■ **WHAT THE TASK REQUIRES**
Carry on the text about the appropriability problem and patents, starting after its last sentence.

■ **EXERCISE TEXT**
The foregoing describes what has come to be referred to as the “appropriability problem,” the existence of which is invoked in the mainstream economics literature as the primary rationale for government interventions by means of various policy instruments. The patent resolves the problem by making the embodiment of the innovation a private good even though the underlying knowledge remains a public good.
Of course the importance of the appropriability problem as a disincentive to innovate and the resulting private and social value of patents as a mean to correct the problem need some qualification. There is a whole series of phenomena which, naturally or intentionally, lessen the problem (Foray, 2006).
Qualification of the argument: imperfect appropriability does not apply any time and everywhere and is not always a problem
“Imperfect appropriability” theory treats only one extreme case, knowledge, expressed in an appropriate form for its diffusion (writing, computer programme, digital image, film). But a knowledge base – that of a firm, institution or even sector – is not reducible to pure “codified” knowledge. It is composed of tacit knowledge, know-how and practical experiences as well as research materials, instruments and tools, all of which are more easily controllable goods. Thus, very few research results, inventions or new technological practices are formalized from the start to the point of being a “simple” set of codified instructions so that experiments and results can be reproduced by scrupulously following the codified instructions (in the way that anyone, by reading the manual, can get their new washing machine going). When knowledge is expressed completely in this form of codified instructions (of which software is the most interesting example), it is indeed practically impossible to control it, at least in the community of specialists and practitioners able to understand and interpret the instructions. In reality, however, knowledge and results are far more often presented as a combination of formalized instructions and tacit knowledge, based on practical experiences that can be acquired only in the laboratory where the discovery was made. Thus, the tacit dimension of knowledge affords those who have it a degree of control, since only voluntary demonstration and learning on site allow its acquisition.

■ **AVAILABLE DATA**
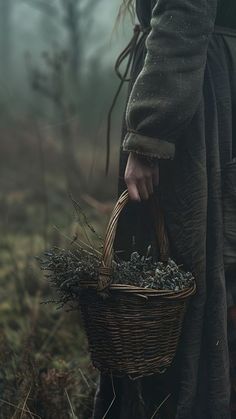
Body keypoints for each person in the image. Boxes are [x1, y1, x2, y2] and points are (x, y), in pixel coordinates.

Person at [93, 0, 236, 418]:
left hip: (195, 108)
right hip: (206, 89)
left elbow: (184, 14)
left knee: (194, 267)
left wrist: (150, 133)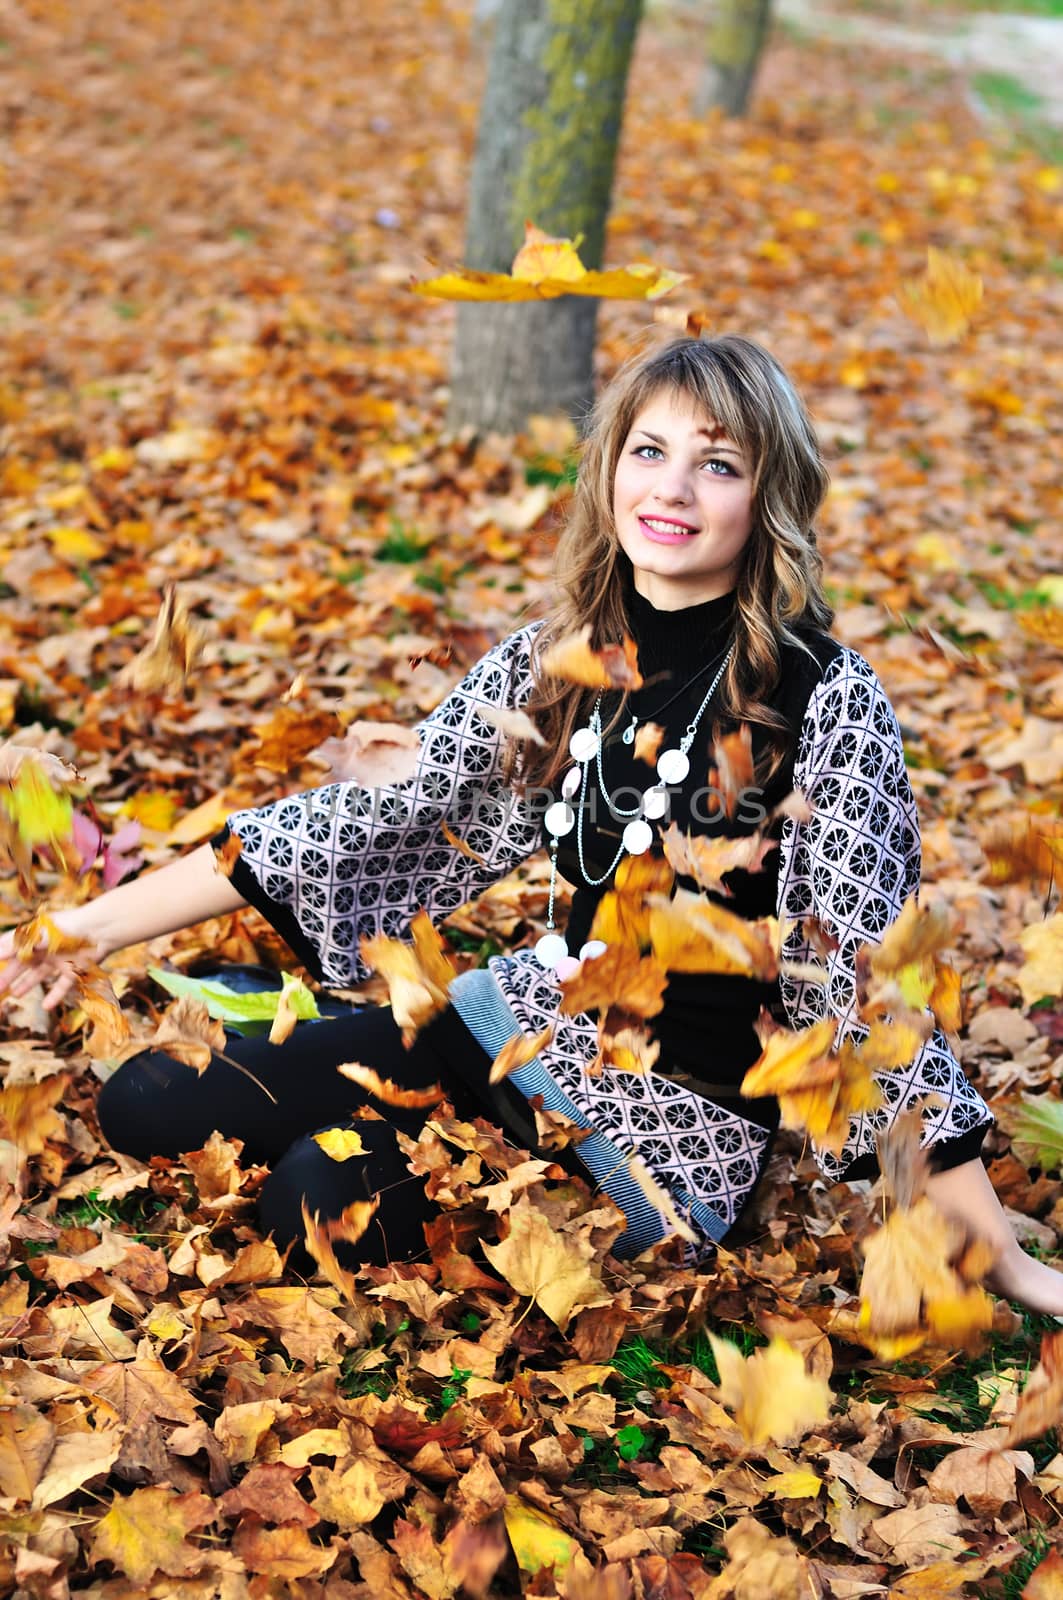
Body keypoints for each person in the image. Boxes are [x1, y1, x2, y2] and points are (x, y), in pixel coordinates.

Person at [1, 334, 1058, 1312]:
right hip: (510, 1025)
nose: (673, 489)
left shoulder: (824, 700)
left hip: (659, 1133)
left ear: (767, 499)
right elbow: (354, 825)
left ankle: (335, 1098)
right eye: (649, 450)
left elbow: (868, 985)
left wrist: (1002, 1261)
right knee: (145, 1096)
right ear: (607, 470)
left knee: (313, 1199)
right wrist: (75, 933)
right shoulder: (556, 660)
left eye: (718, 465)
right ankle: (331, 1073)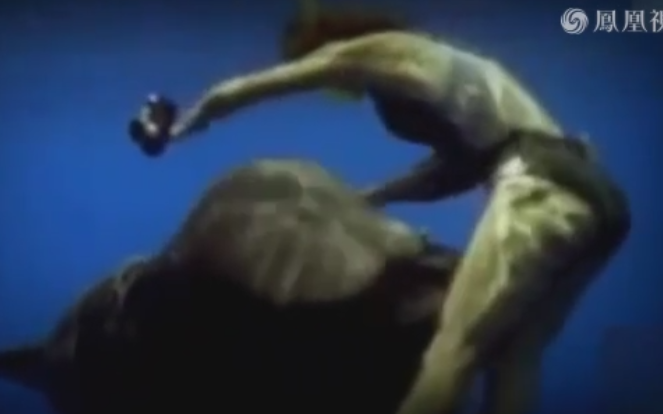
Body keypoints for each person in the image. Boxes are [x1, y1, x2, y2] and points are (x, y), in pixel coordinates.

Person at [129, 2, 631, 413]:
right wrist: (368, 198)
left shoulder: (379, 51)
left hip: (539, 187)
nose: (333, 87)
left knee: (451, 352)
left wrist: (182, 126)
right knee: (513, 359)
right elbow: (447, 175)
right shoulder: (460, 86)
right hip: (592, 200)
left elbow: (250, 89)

* * *

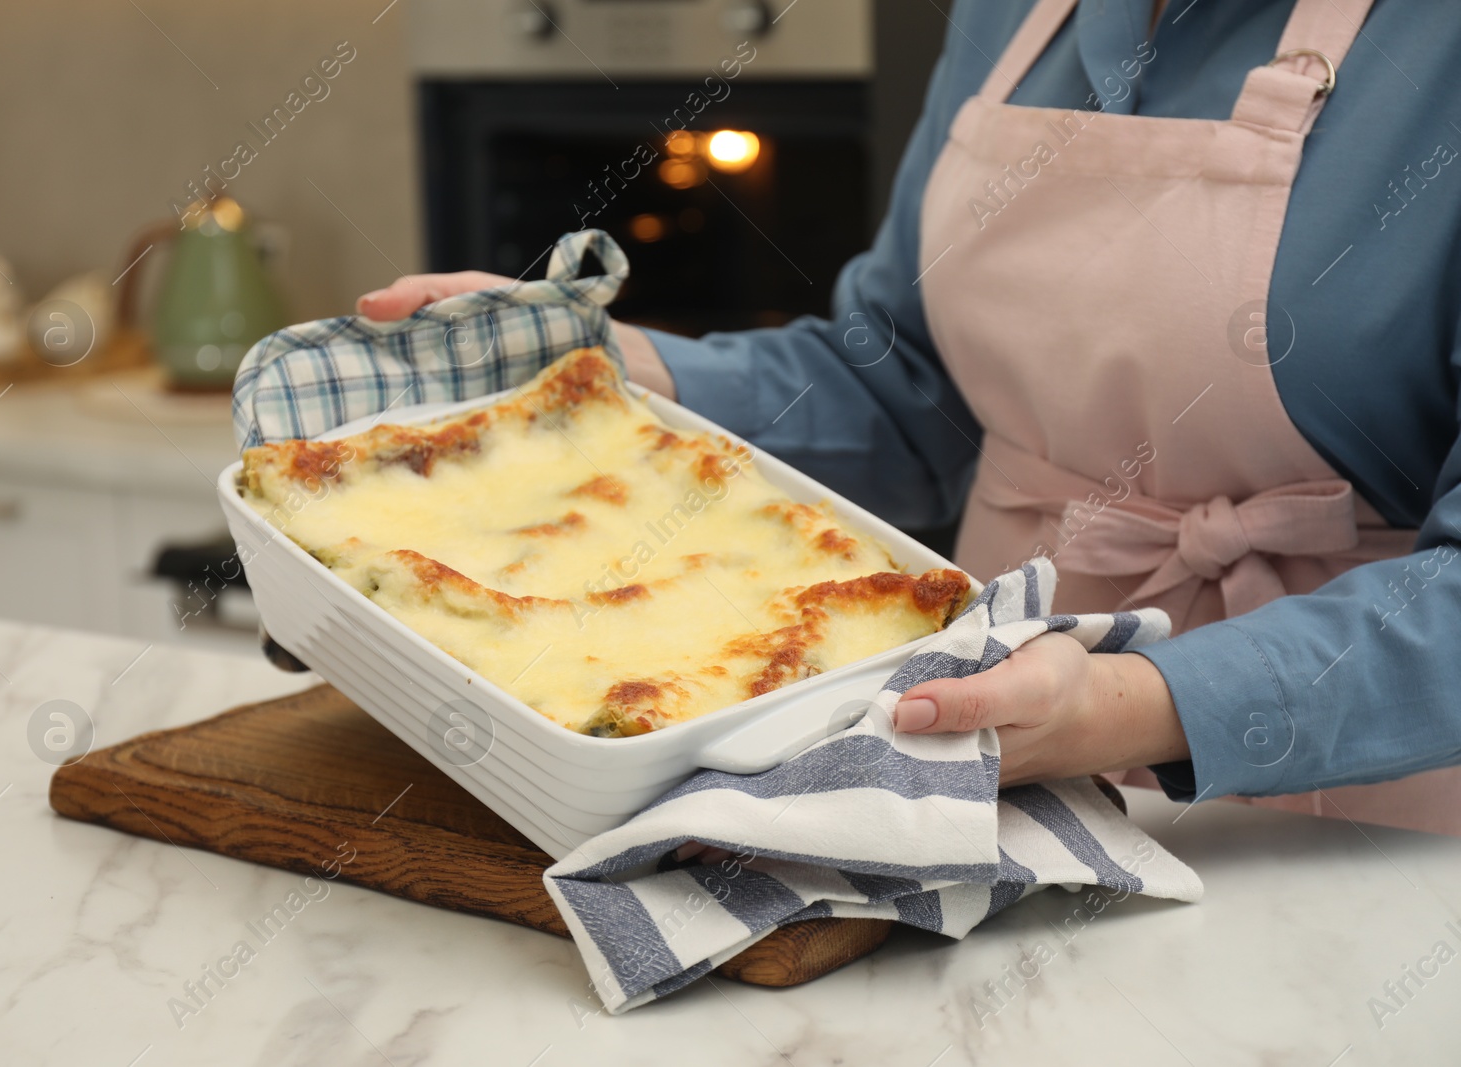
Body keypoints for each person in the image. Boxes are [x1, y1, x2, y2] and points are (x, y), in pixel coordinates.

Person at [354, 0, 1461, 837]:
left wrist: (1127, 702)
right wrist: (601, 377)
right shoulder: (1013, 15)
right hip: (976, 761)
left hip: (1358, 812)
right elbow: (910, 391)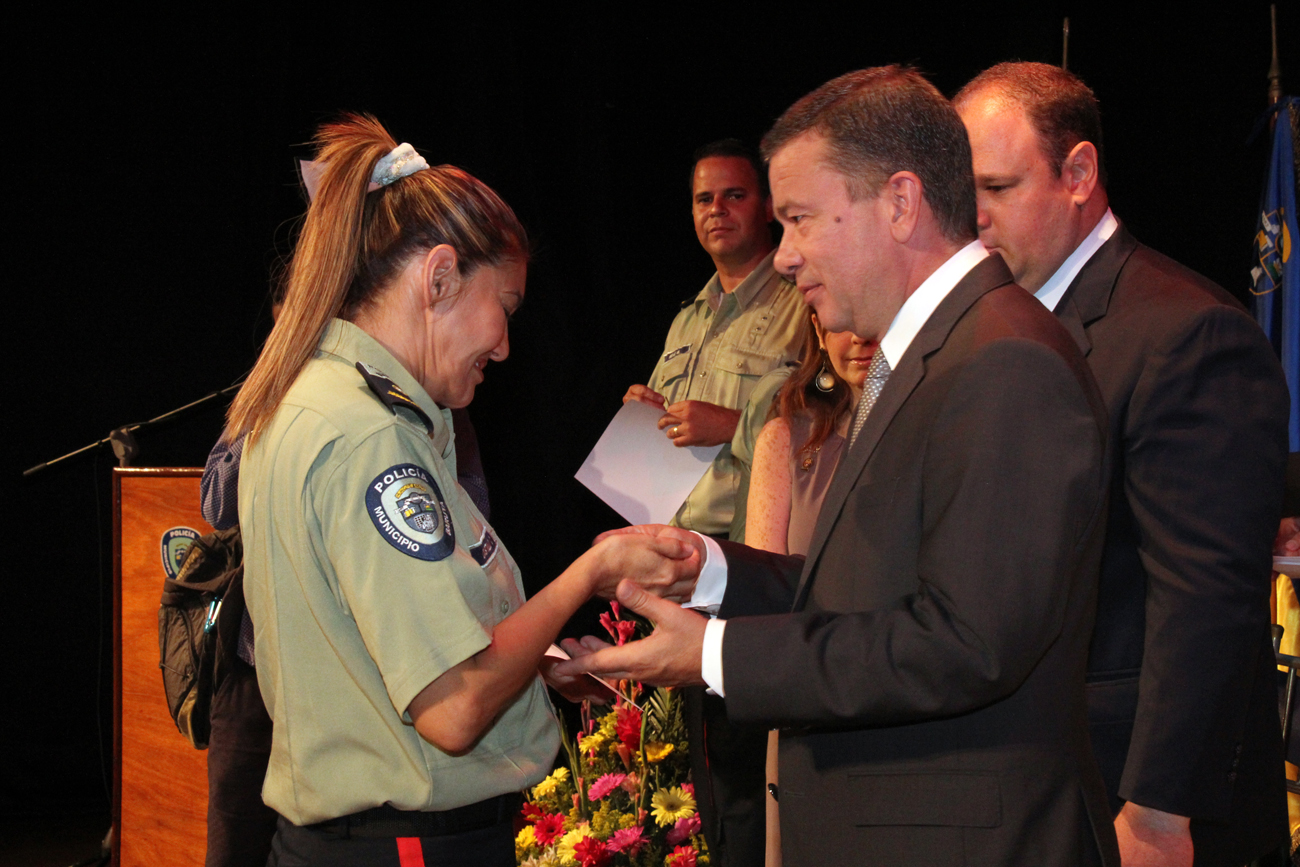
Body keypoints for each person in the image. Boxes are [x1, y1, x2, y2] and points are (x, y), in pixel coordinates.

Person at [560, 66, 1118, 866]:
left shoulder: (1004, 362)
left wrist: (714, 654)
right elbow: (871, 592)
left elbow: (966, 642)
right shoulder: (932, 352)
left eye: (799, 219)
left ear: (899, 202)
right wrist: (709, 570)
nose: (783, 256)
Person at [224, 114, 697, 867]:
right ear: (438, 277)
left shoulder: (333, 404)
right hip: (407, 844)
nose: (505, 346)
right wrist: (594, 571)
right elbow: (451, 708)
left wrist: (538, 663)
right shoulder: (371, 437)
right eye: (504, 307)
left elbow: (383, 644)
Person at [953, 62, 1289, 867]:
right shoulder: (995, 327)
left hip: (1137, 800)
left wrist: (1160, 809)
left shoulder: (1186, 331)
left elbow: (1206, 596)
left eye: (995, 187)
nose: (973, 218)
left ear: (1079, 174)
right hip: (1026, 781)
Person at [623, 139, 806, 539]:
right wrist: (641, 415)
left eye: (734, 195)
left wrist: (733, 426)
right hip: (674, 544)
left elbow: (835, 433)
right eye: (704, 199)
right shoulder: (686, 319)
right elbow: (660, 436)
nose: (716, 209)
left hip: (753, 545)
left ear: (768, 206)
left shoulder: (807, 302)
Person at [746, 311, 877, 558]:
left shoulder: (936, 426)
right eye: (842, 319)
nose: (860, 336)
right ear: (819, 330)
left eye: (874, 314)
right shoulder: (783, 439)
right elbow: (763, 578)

■ **RESPONSE TO THIS TASK**
Hence, there is a sort of natural excludability that this tacit dimension bestows on knowledge. This represents a transitory source of intellectual capital, producing rents for the innovators who have the know-how. They benefit from it until the new knowledge is sufficiently codified, articulated, clarified and hence diffused so that the rents dwindle away. This transitory tacit dimension is therefore a way of controlling access to new knowledge, thereby lessening the appropriability problem. Imitation is a process which is costly and may take a long time. On this base being first in inventing a new knowledge may be sufficient in certain cases to capture a good fraction of the benefits. In fact the supply of copies cannot instantly undergo infinite expansion. Hence the fact of being first is an asset that can command a positive price under competitive conditions.
Another qualification of the argument of imperfect appropriability relates to the role of complementary assets. Very often the exploitation of new knowledge requires specific capacities that only the inventor has, such as technological capacities needed to implement the innovation and to manufactor the products in industrial conditions. Even if the idea is harnessed by others, only the one who has these capacities is able to exploit it. Moreover, the control of a particular market is a kind of complementary asset essential to the exploitation of an innovation. In all these cases, although knowledge can be imitated, the profits associated with its implementation remain internal.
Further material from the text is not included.